1984 Medical Research Council scientists decipher the complete DNA sequence of the Epstein-Barr
virus, 170 kb.
1986 Leroy E. Hood's laboratory at the California Institute of Technology and Smith announce the
first semi- automated DNA sequencing machine.
1987 Applied Biosystems markets first automated sequencing machine, the model ABI 370.

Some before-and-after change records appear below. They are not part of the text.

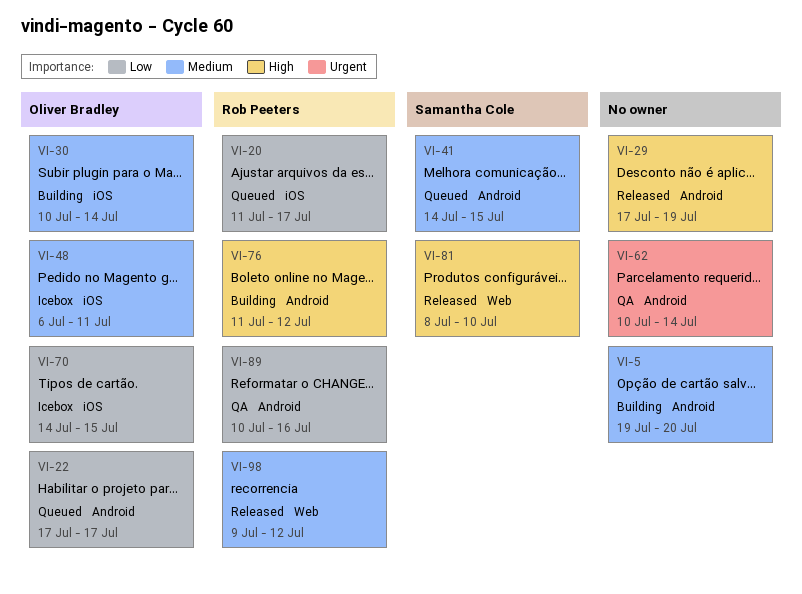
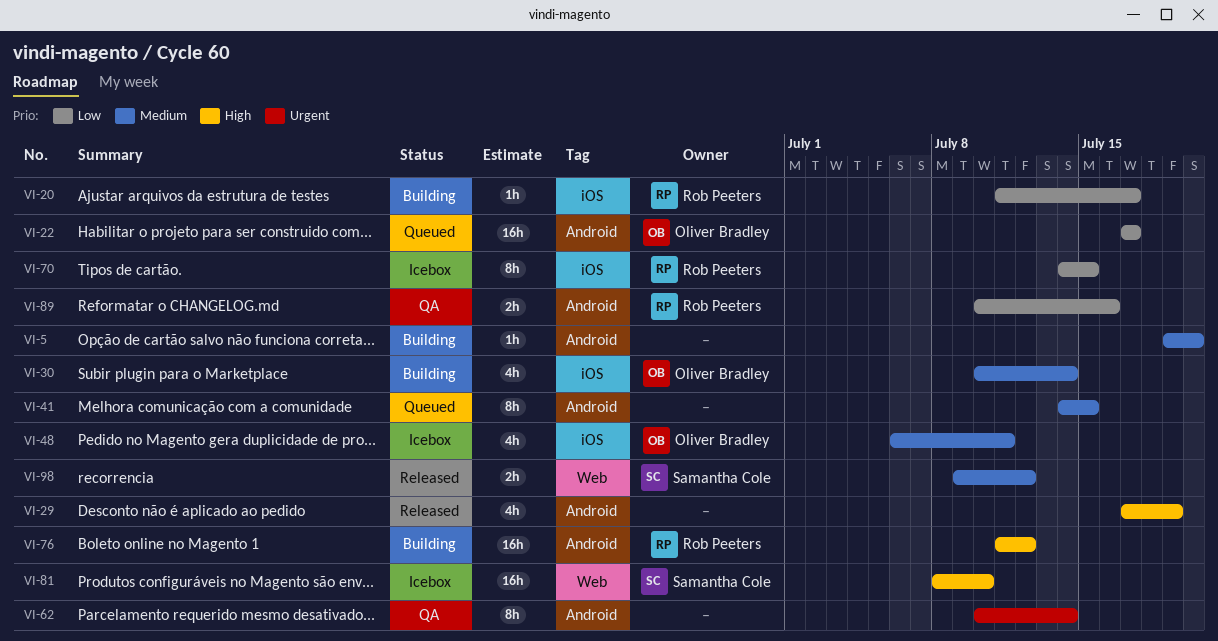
VI-20, status: Queued -> Building
VI-41, owner: Samantha Cole -> none
VI-70, owner: Oliver Bradley -> Rob Peeters
VI-81, status: Released -> Icebox
VI-98, owner: Rob Peeters -> Samantha Cole

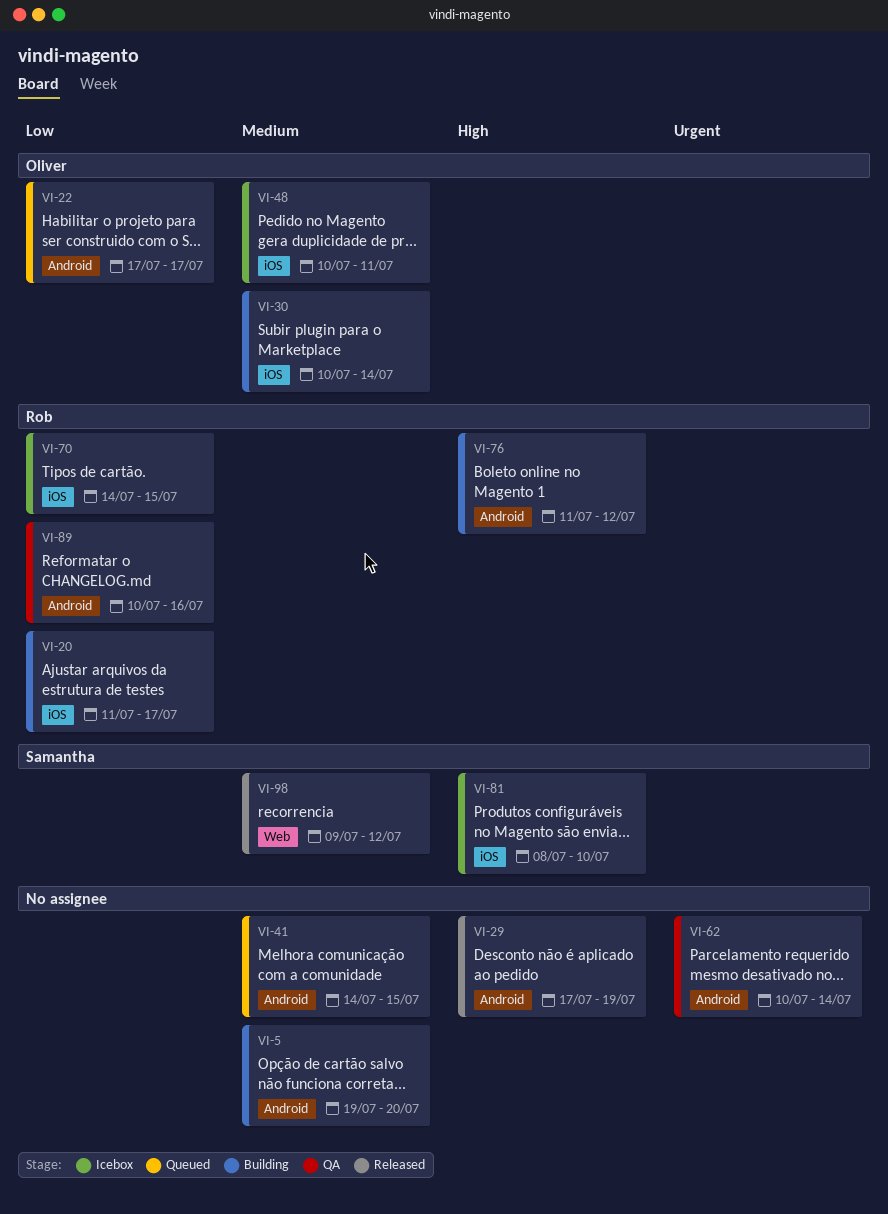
VI-48, start: Jul 6 -> Jul 10
VI-81, label: Web -> iOS

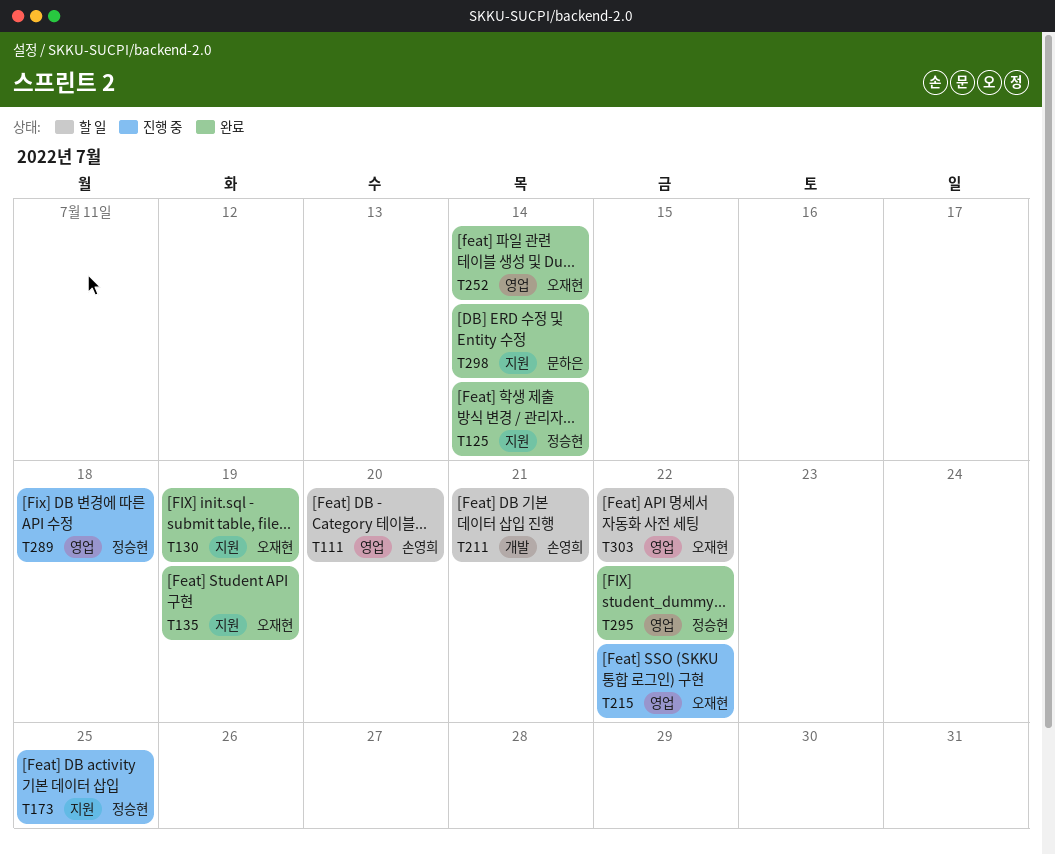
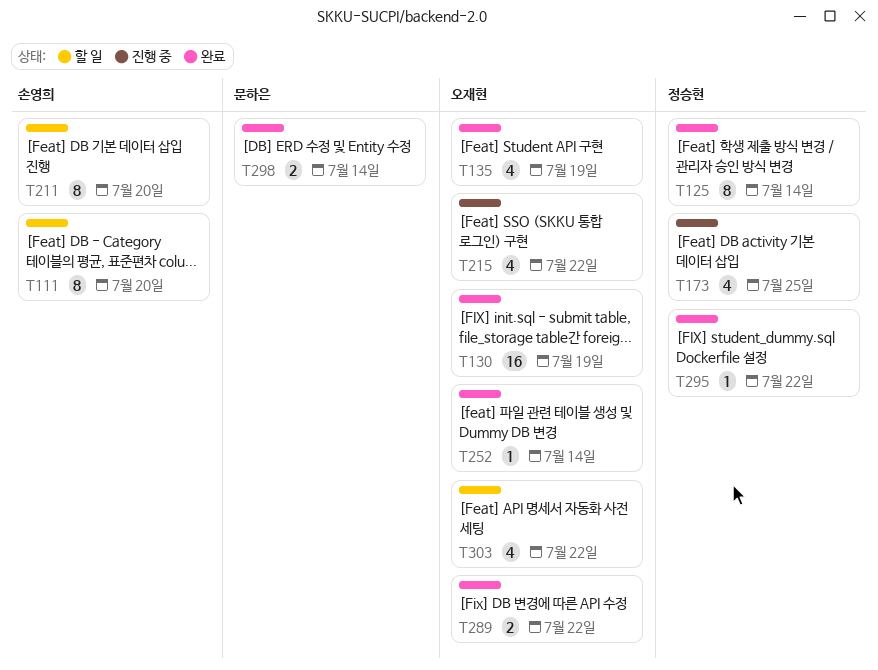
T211, due: Jul 21 -> Jul 20
T289, status: 진행 중 -> 완료
T289, owner: 정승현 -> 오재현
T289, due: Jul 18 -> Jul 22

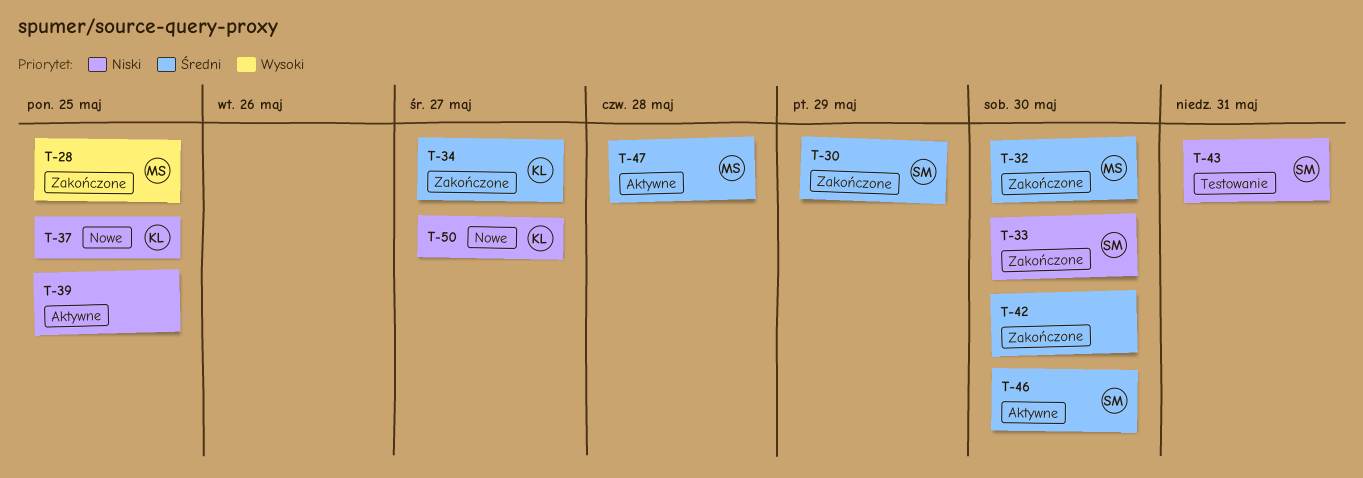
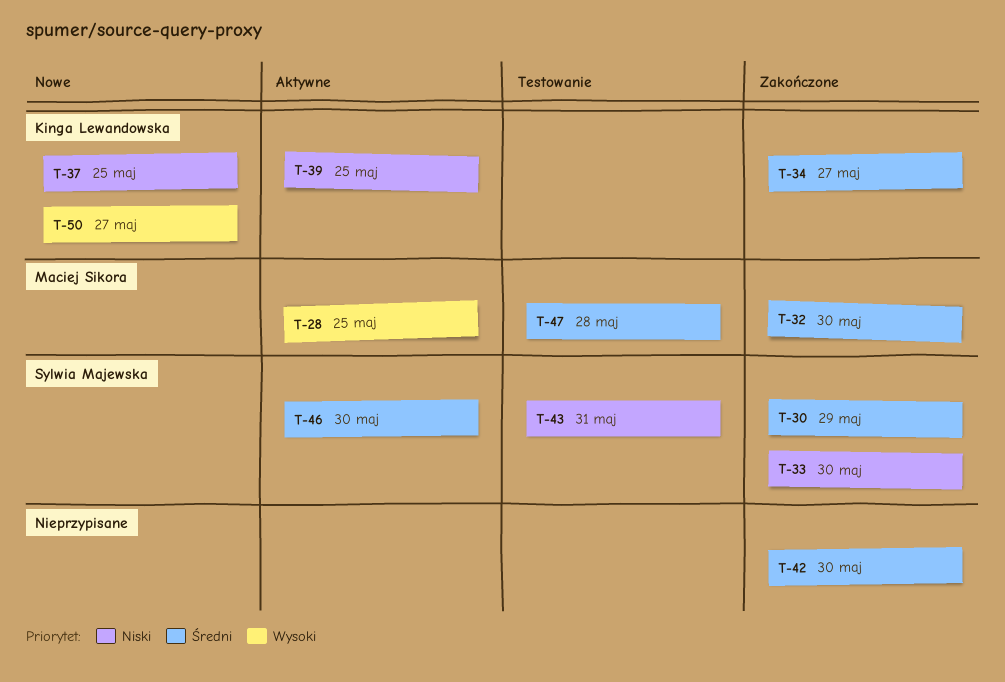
T-28, status: Zakończone -> Aktywne
T-39, owner: none -> Kinga Lewandowska
T-47, status: Aktywne -> Testowanie
T-50, priority: Niski -> Wysoki

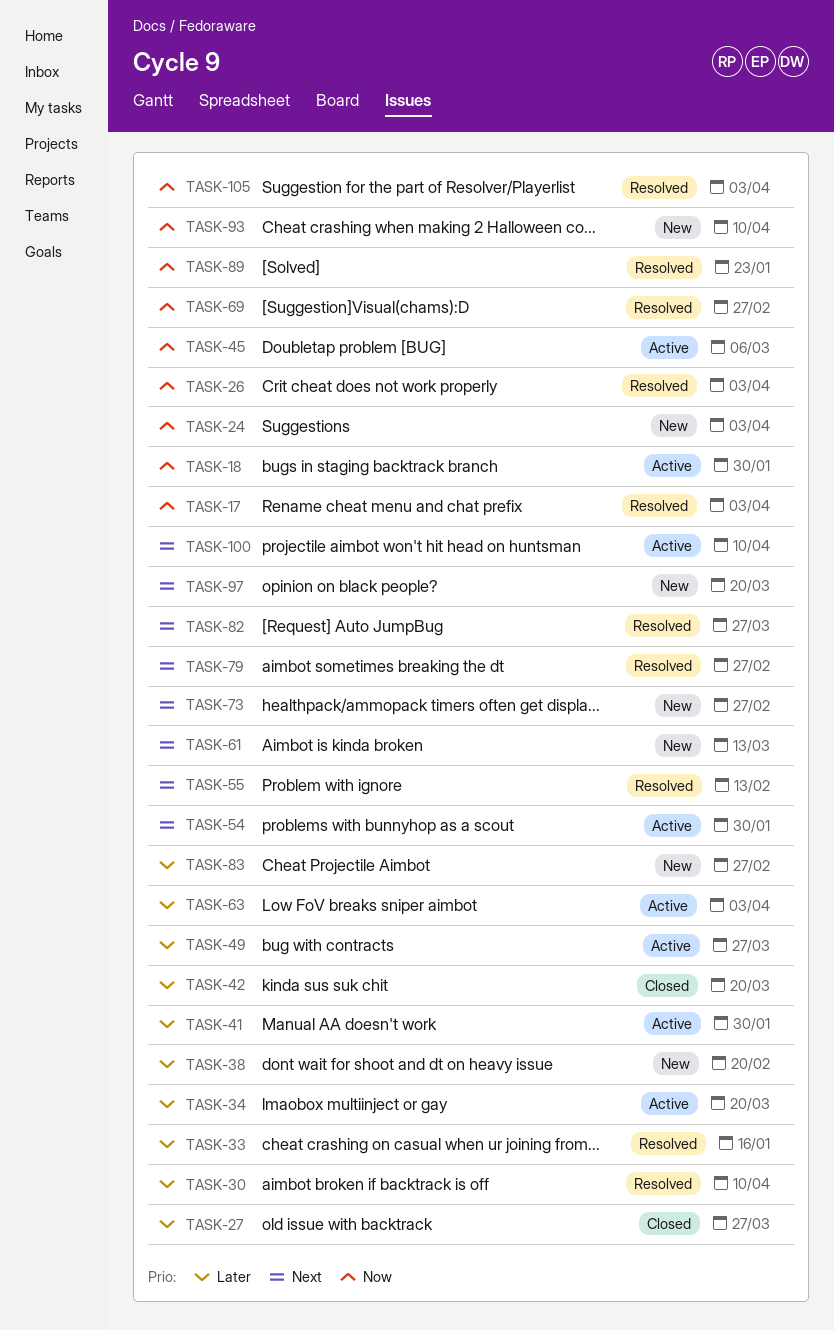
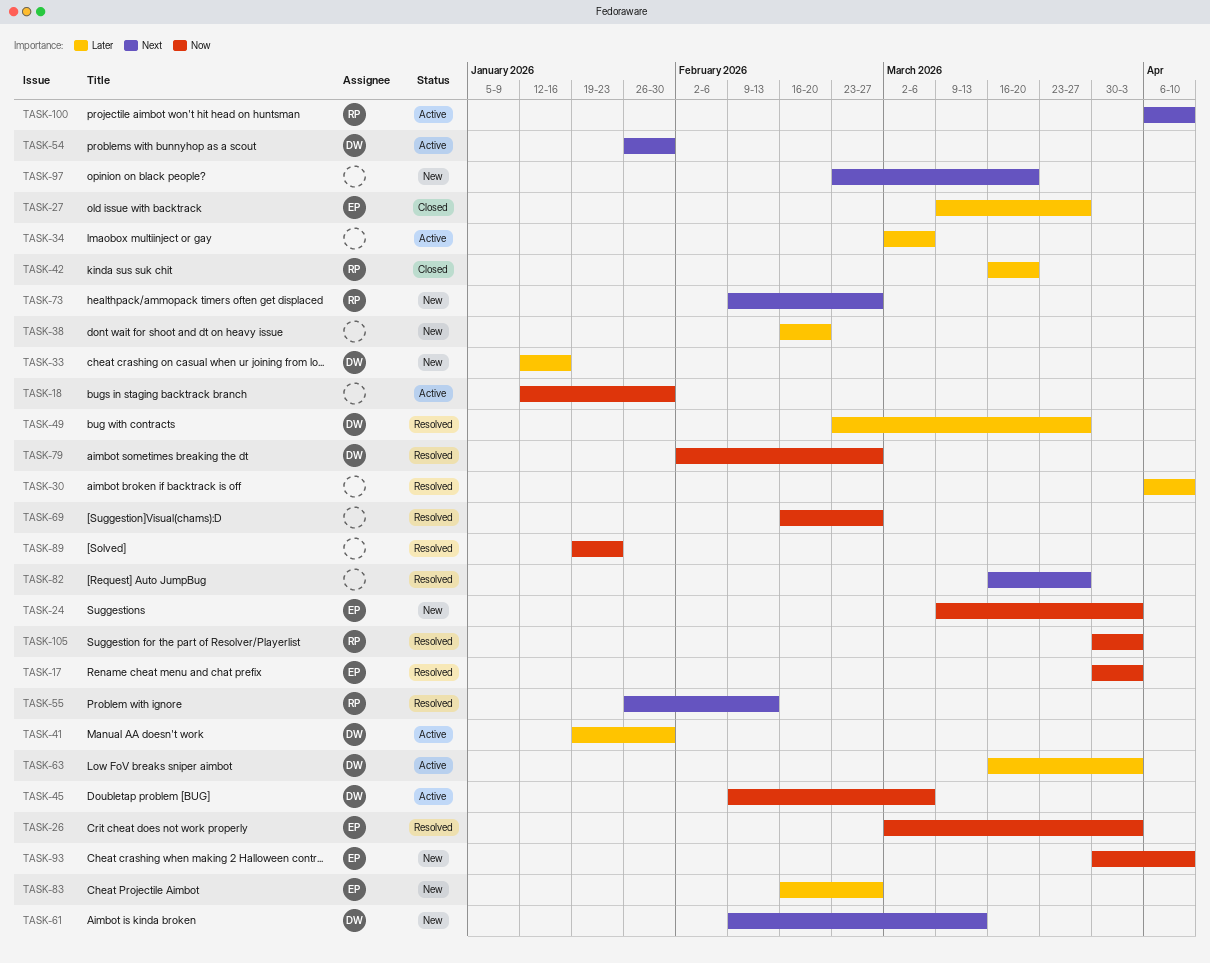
TASK-33, status: Resolved -> New
TASK-34, due: Mar 20 -> Mar 6
TASK-49, status: Active -> Resolved
TASK-79, priority: Next -> Now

1990 The U.S. National Institutes of Health (NIH) begins large-scale sequencing trials on
Mycoplasma capricolum, Escherichia coli, Caenorhabditis elegans, and Saccharomyces cerevisiae (at
US$0.75/base).
1991 Sequencing of human expressed sequence tags begins in Craig Venter's lab, an attempt to
capture the coding fraction of the human genome.
1995 Craig Venter, Hamilton Smith, and colleagues at The Institute for Genomic Research (TIGR)
publish the first complete genome of a free-living organism, the bacterium Haemophilus influenzae.
The circular chromosome contains 1,830,137 bases and its publication in the journal Science marks
the first use of whole-genome shotgun sequencing, eliminating the need for initial mapping efforts.
1996 Pål Nyrén and his student Mostafa Ronaghi at the Royal Institute of Technology in Stockholm
publish their method of pyrosequencing
1998 Phil Green and Brent Ewing of the University of Washington publish "pyrex" for sequencer data
analysis.
2000 Lynx Therapeutics publishes and markets "MPSS" - a parallelized, adapter/ligation-mediated,
bead-based sequencing technology, launching "next-generation" sequencing.
2001 A draft sequence of the human genome is published.
2004 454 Life Science markets a parallelized version of pyrosequencing. The first version of their
machine reduced sequencing costs 6-fold compared to automated Sanger sequencing, and was the second
of a new generation of sequencing technologies, after MPSS.